Biographie, Carnets de Guerre et Poèmes 1914-1916

Paru en 2006

Le poème J'ai un rendez-vous avec la mort assura à Alan Seeger une gloire posthume qui n'a pas faibli avec le temps. Avec Rupert Brooke, dont les sonnets exaltés symbolisent aujourd'hui l'état d'esprit qui régnait au début de la guerre, Alan Seeger est devenu le chantre de la mort glorieuse au combat. Sa poésie est assez conventionnelle, usant d'images romantiques parfois stéréotypées, mais elle témoigne d'une exaltation sincère, revendiquée par de nombreux combattants.

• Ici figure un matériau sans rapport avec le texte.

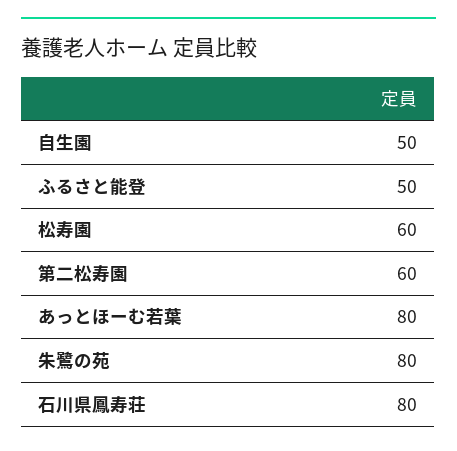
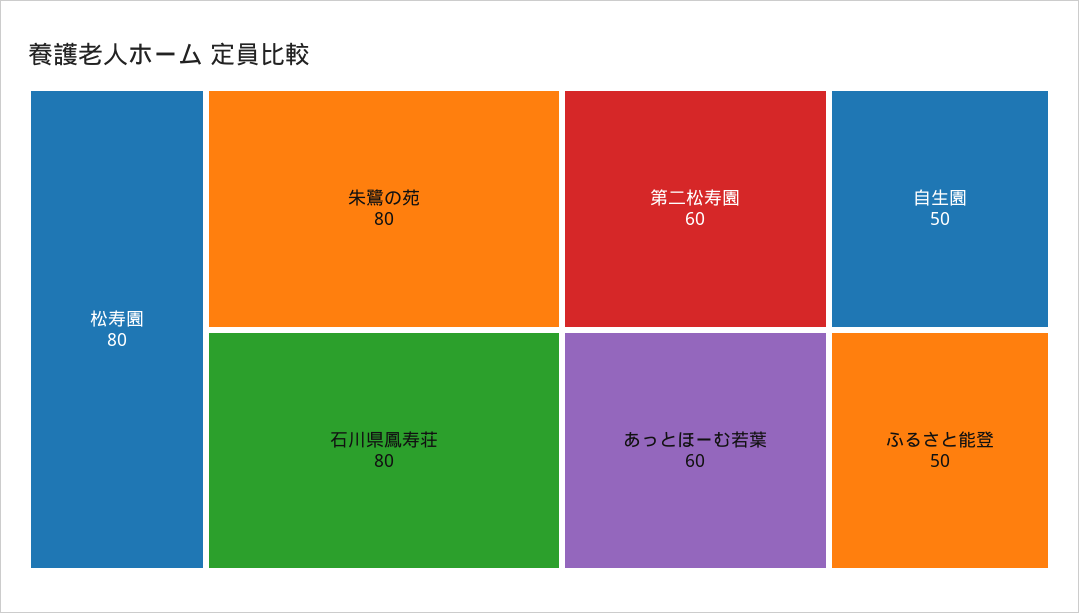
松寿園: 60 -> 80
あっとほーむ若葉: 80 -> 60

Si aujourd'hui la poésie de la Grande Guerre est essentiellement associée à la désillusion, voire à la dénonciation d'idéaux mensongers, il ne faut pas pour autant déprécier les poèmes enflammés de Seeger et de quelques autres. Contrairement aux idées reçues, la ferveur patriotique a perduré jusqu'à la fin du conflit chez une part non négligeable de combattants. La jeune génération d'écrivains en herbe qui s'est engagée en 1914 était pétrie d'idéaux hérités de l'ère victorienne. L'héroïsme n'était pas pour eux une simple notion valorisante mais bien une motivation revêtant un caractère sacré. Dans un de ses poèmes, Alan Seeger affirmait que la gloire était le rêve du soldat. Il aimait également citer les deux vers célèbres de Thomas Mordaunt: Une heure comblée de gloire / Vaut tout un âge sans renom.